G.  METRO’s Architecture and Planning 101 Presentation

Status pending based on updates from Gwynne Pugh, FAIA and Jenna Hornstock.


A.  Building Forward LA

AIA|LA has partnered with USGBC-LA, A+D Museum, Structural Engineers Association of Southern California (SEAOSC), The Now Institute, Rebuild By Design and the Office of Mayor Garcetti to program a series of knowledge-exchange forums.  Building Forward LA will serve as an opportunity to  spark discussion from designers, academics, urbanists and technologists about how building rules and processes can be improved to work toward making Los Angeles a more sustainable and resilient city.

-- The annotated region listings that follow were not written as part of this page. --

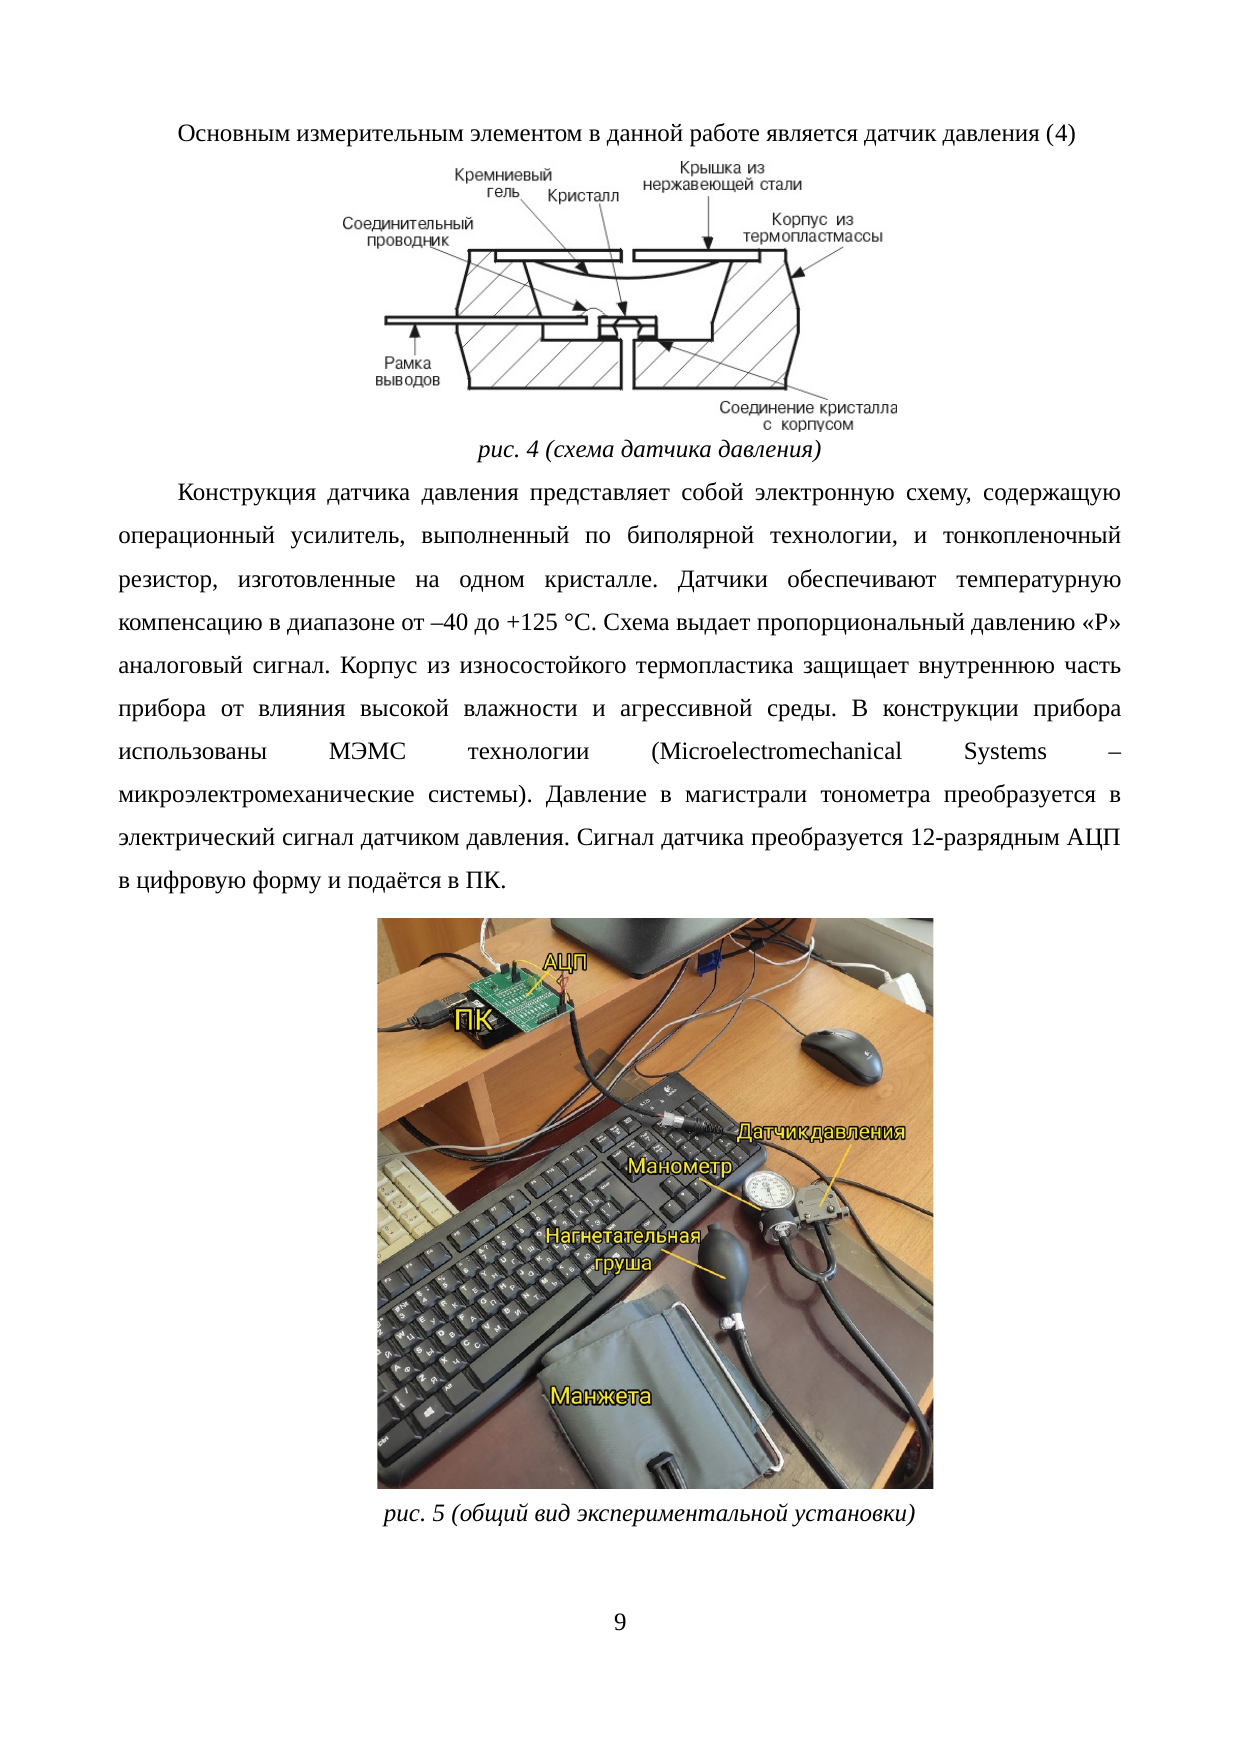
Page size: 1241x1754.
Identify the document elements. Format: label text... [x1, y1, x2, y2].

picture [377, 918, 934, 1489]
picture [342, 161, 898, 433]
text Конструкция датчика давления представляет собой электронную схему, содержащую операционный усилитель, выполненный по биполярной технологии, и тонкопленочный резистор, изготовленные на одном кристалле. Датчики обеспечивают температурную компенсацию в диапазоне от –40 до +125 °C. Схема выдает пропорциональный давлению «Р» аналоговый сигнал. Корпус из износостойкого термопластика защищает внутреннюю часть прибора от влияния высокой влажности и агрессивной среды. В конструкции прибора использованы МЭМС технологии (Microelectromechanical Systems – микроэлектромеханические системы). Давление в магистрали тонометра преобразуется в электрический сигнал датчиком давления. Сигнал датчика преобразуется 12-разрядным АЦП в цифровую форму и подаётся в ПК. [118, 477, 1122, 894]
text Основным измерительным элементом в данной работе является датчик давления (4) [118, 118, 1122, 147]
text рис. 4 (схема датчика давления) [118, 434, 1122, 463]
text рис. 5 (общий вид экспериментальной установки) [118, 1498, 1122, 1527]
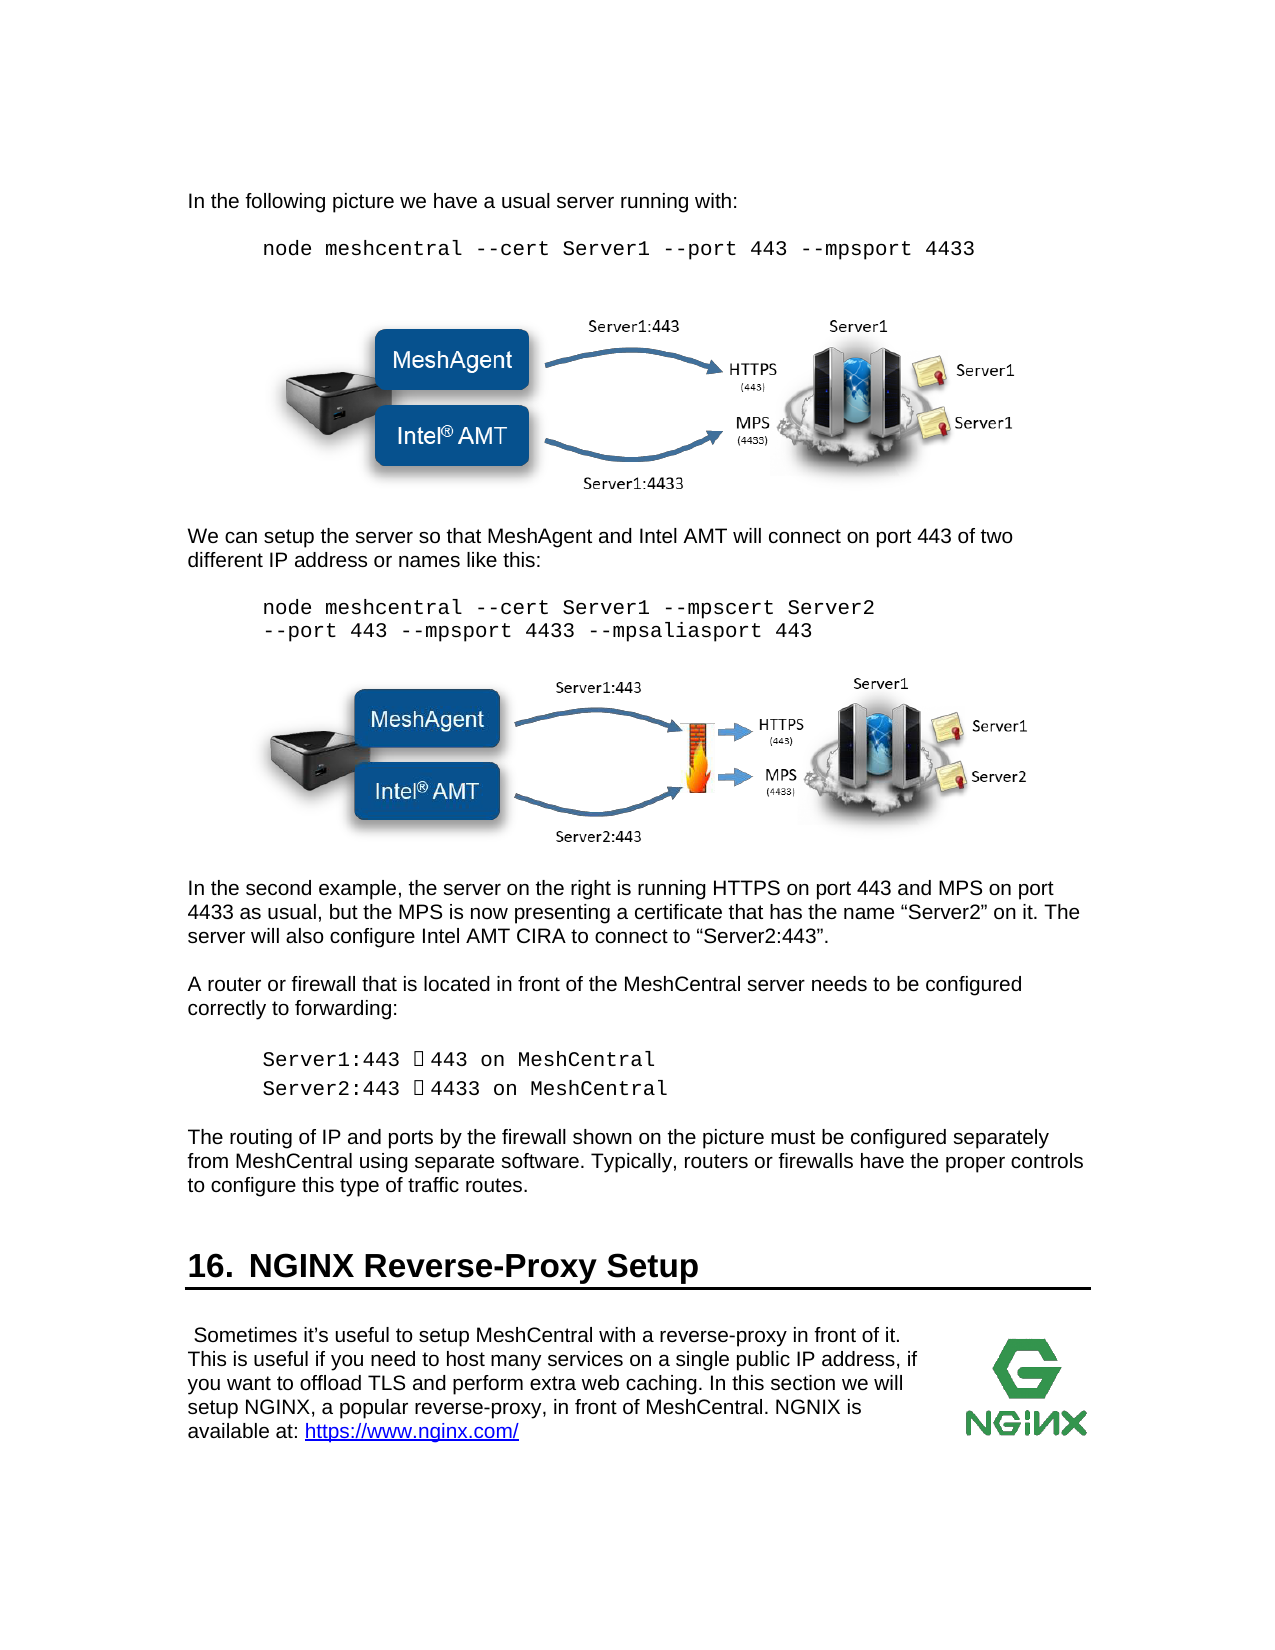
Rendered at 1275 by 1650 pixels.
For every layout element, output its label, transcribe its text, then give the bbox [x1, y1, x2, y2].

It supports refreshing and “futurizing” policies and processes that influence how we design and build our city’s buildings. 

ACTION: Our kick-off event is on March 23 (6pm) at the A+D Museum.

B.  SEAOSC Leadership Lunch Series

We are in the early stages of further developing a stronger collaborative relationship with Structural Engineers Association of Southern California.  So far, we’ve met twice in an ongoing series of leadership lunch receptions to bring together the initiatives of SEAOSC, AIA|LA, USGBC-LA and BOMA-LA and to identify prospective partnerships to further advance our core missions of resilience, best practices and innovation. "The main focus was on how our organizations can better be informed of what each are working on and where we might collaborate to develop more comprehensive and better solutions more quickly.”

ACTION:  Our next meeting is on May 31 (11:30am) at USGBC-LA.


Ad-Hoc Business Advisory Committee

We are participating in a series of workshops and roundtables to provide input into how the City of Los Angeles and the Board of Public Works can improve procurement procedures to ensure greater inclusion in the contracting process.  As a participant on the Ad-Hoc Business Advisory Committee, AIA|LA has an opportunity to improve technical and systematic procedures in the Business Assistant Virtual Network (BAVN).